997A A COMPROMISED INTERFERON RESPONSE: AN ETIOLOGIC FACTOR IN REYE'S SYNDROME

Young mice treated with Toximul MP8, a polyoxyethylene ether based emulsifier, show an increased mortality when infected with encephalomyocarditis virus (EMC) than do control mice. Lymphocytes taken from these emulsifier treated mice respond poorly to interferon induction, as compared to controls. Interferon also protects control mice against EMC infection but such protection is reduced in emulsifier-treated mice. This enhanced lethality to EMC in emulsifier-treated mice may be due to compromised interferon response in these animals.Blood samples were obtained from a group of Reyes patients in the acute and convalescent phase of their disease. Lymphocytes were induced to synthesize interferon by Newcastle Disease Virus. Peripheral blood lymphocytes from convalescent patients and controls responded well to interferon induction. Lymphocytes taken in the acute phase of children with Reyes syndrome produced significantly less interferon than those from recovering patients or controls. Since Reyes syndrome is an unusual response on the part of the host following a virus infection our data would appear to implicate interferon as part of this altered response.

536A AN EXPERIMENTAL MODEL OF REYE'S SYNDROME: CHEMICAL AND INFLUENZA B VIRUS INTERACTION

In this study, we describe an experimental model using a mouse-adapted strain of Influenza B (Inf. B) and a surfactant (Toximul MP8) known to enhance infection with encephalomyo-carditis virus in mice. One of the theories of etiology of Reyes syndrome (RS) is that an environmental toxin predisposes the young child to react abnormally to a virus infection. Inf. B is the most common virus associated with RS and its substitution into this model would have more relevance. Suckling mice were injected i.p. with a non-lethal dose of Toximul MP8. At various time intervals after chemical exposure the mice were infected intranasally with sub-lethal doses (less than 1 LD50) of Inf. B. Mice exposed to a combination of chemical and virus showed a much higher mortality as opposed to control groups. This enhancing effect of Toximul MP8 was found to be time dependent. The brains and livers of animals show no cellular infiltrate and the livers showed various degrees of fine fatty changes. Urea cycle enzymes (ornithine transcarbamylase, carbamyl phosphate synthetase) were reduced. The cytoplasmic enzymes of the urea cycle were unchanged. This RS experimental model will allow the study of therapeutic intervention and the pathophysiological events leading to this fascinating syndrome.

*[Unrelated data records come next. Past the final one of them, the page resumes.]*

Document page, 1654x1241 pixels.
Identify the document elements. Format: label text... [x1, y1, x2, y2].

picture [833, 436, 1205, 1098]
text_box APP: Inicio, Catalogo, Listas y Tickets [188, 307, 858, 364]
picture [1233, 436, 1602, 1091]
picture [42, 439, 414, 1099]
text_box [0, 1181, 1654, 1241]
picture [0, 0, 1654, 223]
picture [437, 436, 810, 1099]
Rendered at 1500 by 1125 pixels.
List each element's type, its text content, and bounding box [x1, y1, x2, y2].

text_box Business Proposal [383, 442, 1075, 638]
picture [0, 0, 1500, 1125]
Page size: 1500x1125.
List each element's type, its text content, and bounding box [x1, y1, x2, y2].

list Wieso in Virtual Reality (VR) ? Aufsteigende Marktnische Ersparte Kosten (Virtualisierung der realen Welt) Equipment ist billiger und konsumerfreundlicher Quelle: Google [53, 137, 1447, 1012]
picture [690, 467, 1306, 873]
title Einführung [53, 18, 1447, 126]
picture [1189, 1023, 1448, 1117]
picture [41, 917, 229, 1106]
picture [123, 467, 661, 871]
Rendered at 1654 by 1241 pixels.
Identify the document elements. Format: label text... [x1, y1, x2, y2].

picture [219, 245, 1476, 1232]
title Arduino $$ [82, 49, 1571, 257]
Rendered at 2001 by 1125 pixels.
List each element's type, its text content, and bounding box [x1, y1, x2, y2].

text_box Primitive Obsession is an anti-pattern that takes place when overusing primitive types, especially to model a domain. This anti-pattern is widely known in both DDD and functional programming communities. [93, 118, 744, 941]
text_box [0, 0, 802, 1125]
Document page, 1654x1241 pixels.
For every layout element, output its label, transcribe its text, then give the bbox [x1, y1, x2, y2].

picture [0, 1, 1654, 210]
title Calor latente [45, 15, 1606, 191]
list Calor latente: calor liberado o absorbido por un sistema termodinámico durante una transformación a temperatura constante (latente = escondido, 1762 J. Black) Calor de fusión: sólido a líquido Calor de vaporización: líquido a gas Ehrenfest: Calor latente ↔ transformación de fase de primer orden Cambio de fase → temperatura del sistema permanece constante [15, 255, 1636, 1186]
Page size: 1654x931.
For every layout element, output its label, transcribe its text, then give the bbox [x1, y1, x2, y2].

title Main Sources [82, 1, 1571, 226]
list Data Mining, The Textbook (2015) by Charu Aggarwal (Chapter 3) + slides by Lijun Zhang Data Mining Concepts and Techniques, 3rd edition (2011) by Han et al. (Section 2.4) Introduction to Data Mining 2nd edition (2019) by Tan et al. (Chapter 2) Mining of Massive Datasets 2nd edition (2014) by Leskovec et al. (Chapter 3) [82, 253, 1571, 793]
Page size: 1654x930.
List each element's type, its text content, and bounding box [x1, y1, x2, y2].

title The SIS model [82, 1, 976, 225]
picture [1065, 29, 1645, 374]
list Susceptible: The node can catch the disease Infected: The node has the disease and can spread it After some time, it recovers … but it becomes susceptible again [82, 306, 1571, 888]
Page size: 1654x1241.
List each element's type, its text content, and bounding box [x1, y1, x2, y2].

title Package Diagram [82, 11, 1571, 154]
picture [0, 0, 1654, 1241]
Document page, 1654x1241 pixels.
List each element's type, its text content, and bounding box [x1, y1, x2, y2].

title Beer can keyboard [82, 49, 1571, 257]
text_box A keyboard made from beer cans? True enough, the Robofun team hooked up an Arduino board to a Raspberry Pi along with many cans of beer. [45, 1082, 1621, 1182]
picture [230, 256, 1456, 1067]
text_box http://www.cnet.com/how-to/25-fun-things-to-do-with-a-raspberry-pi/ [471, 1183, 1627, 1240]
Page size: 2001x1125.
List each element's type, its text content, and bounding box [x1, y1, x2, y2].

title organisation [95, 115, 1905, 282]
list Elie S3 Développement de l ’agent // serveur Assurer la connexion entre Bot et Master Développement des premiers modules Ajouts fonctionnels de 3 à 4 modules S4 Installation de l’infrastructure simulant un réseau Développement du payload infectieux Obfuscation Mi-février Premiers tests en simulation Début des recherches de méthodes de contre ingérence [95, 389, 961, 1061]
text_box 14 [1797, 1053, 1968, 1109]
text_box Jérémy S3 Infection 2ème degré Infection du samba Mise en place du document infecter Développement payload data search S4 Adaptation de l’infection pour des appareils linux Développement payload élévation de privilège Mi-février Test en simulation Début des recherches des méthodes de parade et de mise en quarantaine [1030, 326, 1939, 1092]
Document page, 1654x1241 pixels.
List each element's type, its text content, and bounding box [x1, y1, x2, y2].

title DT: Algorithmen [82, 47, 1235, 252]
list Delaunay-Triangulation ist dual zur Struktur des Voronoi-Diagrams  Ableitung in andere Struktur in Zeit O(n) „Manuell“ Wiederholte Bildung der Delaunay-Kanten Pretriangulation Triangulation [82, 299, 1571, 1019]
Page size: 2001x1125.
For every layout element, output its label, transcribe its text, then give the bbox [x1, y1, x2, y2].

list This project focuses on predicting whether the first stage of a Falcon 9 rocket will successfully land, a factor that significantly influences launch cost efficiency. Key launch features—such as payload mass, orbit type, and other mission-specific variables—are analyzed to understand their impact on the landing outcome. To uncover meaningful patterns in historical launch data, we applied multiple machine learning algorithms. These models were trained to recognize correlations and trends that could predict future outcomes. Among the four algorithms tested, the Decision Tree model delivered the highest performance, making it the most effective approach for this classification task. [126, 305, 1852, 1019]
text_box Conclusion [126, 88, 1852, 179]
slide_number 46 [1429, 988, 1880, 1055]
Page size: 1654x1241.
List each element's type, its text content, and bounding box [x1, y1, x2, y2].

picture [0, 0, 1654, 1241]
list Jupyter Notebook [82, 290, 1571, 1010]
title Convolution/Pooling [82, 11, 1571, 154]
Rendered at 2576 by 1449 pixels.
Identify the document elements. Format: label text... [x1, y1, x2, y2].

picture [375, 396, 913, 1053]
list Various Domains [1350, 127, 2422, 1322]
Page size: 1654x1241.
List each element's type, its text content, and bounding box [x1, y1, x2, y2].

LETHAL VIRUS-EMULSIFIER|[sol]|SOLVENT INTERACTION: IN VIVO AND IN VITRO STUDIES

Chemical emulsifiers and solvents are widely used in industrial compounds as dispersal or wetting agents. These compounds, which include insecticide spray formulations, are diverse alkylated aromatic molecules largely derived from petroleum oil byproducts. Previous experiments (Science, 192, pp. 1351-1353, 1976) have indicated increased lethality of EMC virus-infected young mice pre-exposed to several of these compounds. Further experiments with young mice using the emulsifiers Toximul, and Atlox, and the solvent Aerotex, have shown each enhances, to varying degrees, the lethality of EMC in suckling mice.Similarly various tissue culture systems (Hela, L-929, VERO, and secondary human kidney cells) were pretreated with subtoxic concentrations of the chemicals (0.01-10 ppm) and subsequently infected with appropriate viruses (VSV, EMC, Polio Type I). The results indicate that these chemicals significantly potentiate the plaquing efficiency of the culture systems.The potentiating effect of these chemicals on certain viral infections has thus been demonstrated both in vivo and vitro.The manner in which these complex chemicals alter a hosts reaction to a virus may be important in the pathogenesis of such conditions as Reyes syndrome.